-- Start of EXCERPTED TEXT --
From: Sudeep Holla <sudeep.holla@arm.com>
To: Steve Capper <steve.capper@linaro.org>
Cc: Sudeep Holla <sudeep.holla@arm.com>,
Mark Brown <broonie@kernel.org>,
Andrew Morton <akpm@linux-foundation.org>,
"linux-arm-kernel@lists.infradead.org"
<linux-arm-kernel@lists.infradead.org>,
Stephen Rothwell <sfr@canb.auug.org.au>,
Tony Luck <tony.luck@intel.com>,
Russell King <linux@arm.linux.org.uk>,
Kernel Build Reports Mailman List
<kernel-build-reports@lists.linaro.org>,
Mel Gorman <mel@csn.ul.ie>, Tyler Baker <Tyler.Baker@linaro.org>,
Dave Hansen <dave.hansen@intel.com>,
Kevin.Hilman@linaro.org, linux-next@vger.kernel.org,
Kamezawa Hiroyuki <kamezawa.hiroyu@jp.fujitsu.com>,
Xishi Qiu <qiuxishi@huawei.com>,
Taku Izumi <izumi.taku@jp.fujitsu.com>,
Matt Fleming <matt@codeblueprint.co.uk>
Subject: Re: Widespread boot failures on ARM due to "mm/page_alloc.c: calculate zone_start_pfn at zone_spanned_pages_in_node()"
-- End of EXCERPTED TEXT --
-- Start of DATASET EXCERPTS --
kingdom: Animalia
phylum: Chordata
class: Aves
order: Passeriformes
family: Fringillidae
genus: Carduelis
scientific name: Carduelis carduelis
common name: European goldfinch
-- End of DATASET EXCERPTS --
-- Start of DATASET EXCERPTS --
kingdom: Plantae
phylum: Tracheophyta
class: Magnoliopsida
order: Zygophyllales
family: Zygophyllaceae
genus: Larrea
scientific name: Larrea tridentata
-- End of DATASET EXCERPTS --
-- Start of DATASET EXCERPTS --
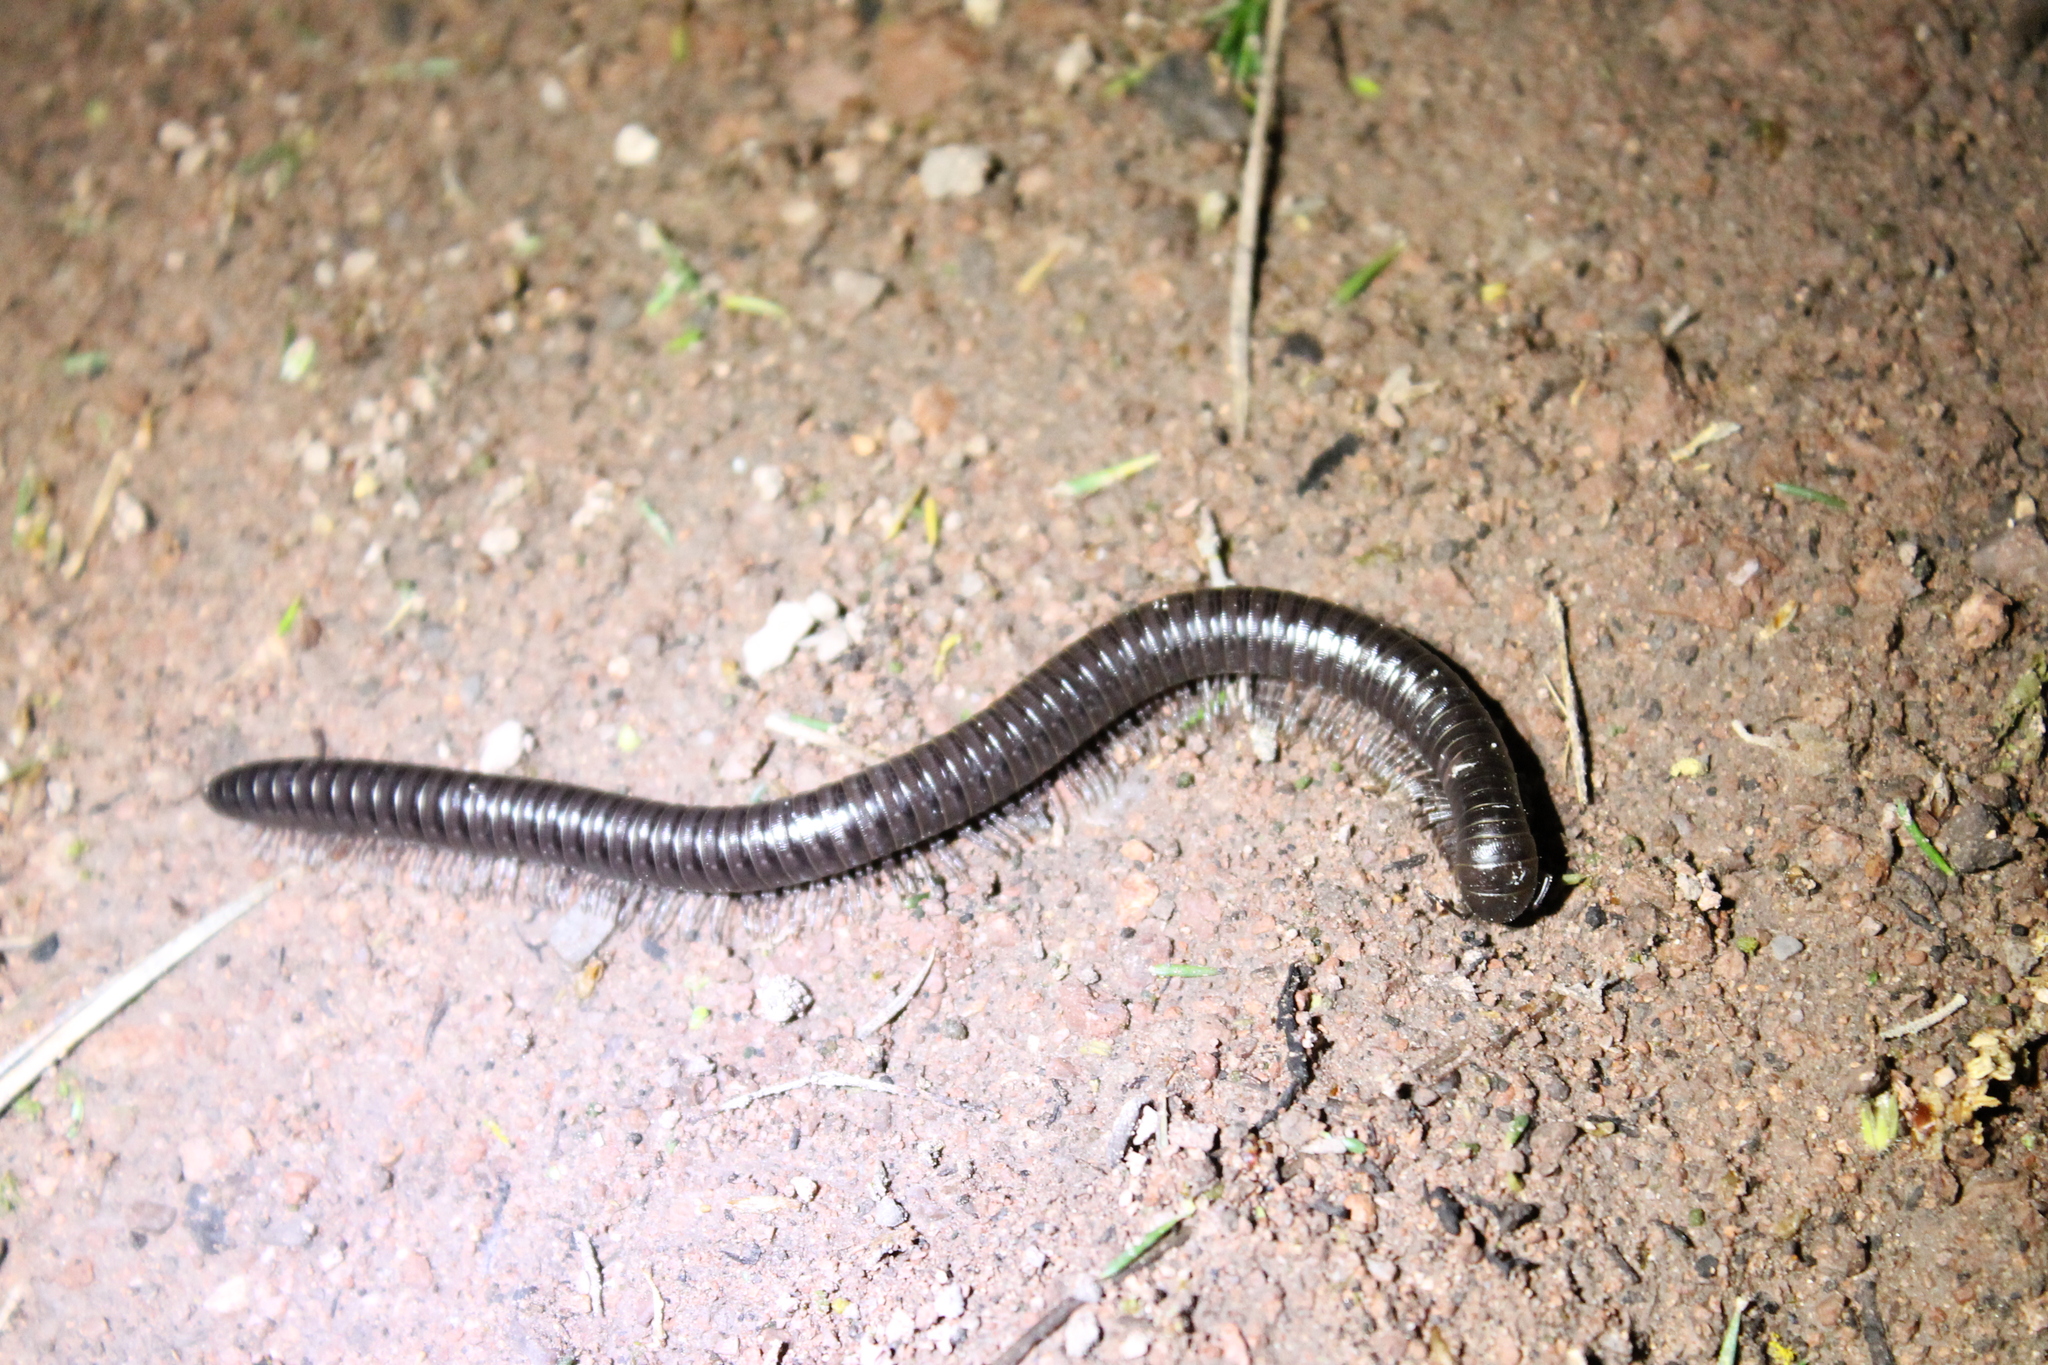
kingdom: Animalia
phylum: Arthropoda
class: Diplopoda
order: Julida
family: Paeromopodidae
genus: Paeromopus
-- End of DATASET EXCERPTS --
WHAT THE EXERCISE ASKS ->
Answer these questions from the email header:
1. What address is the message sent from?
2. What address is listed for Matt Fleming?
3. Which source file does the subject line name?
The lines after the email header are separate material and stand apart from it.

WRITTEN REPLY ->
1. sudeep.holla@arm.com
2. matt@codeblueprint.co.uk
3. mm/page_alloc.c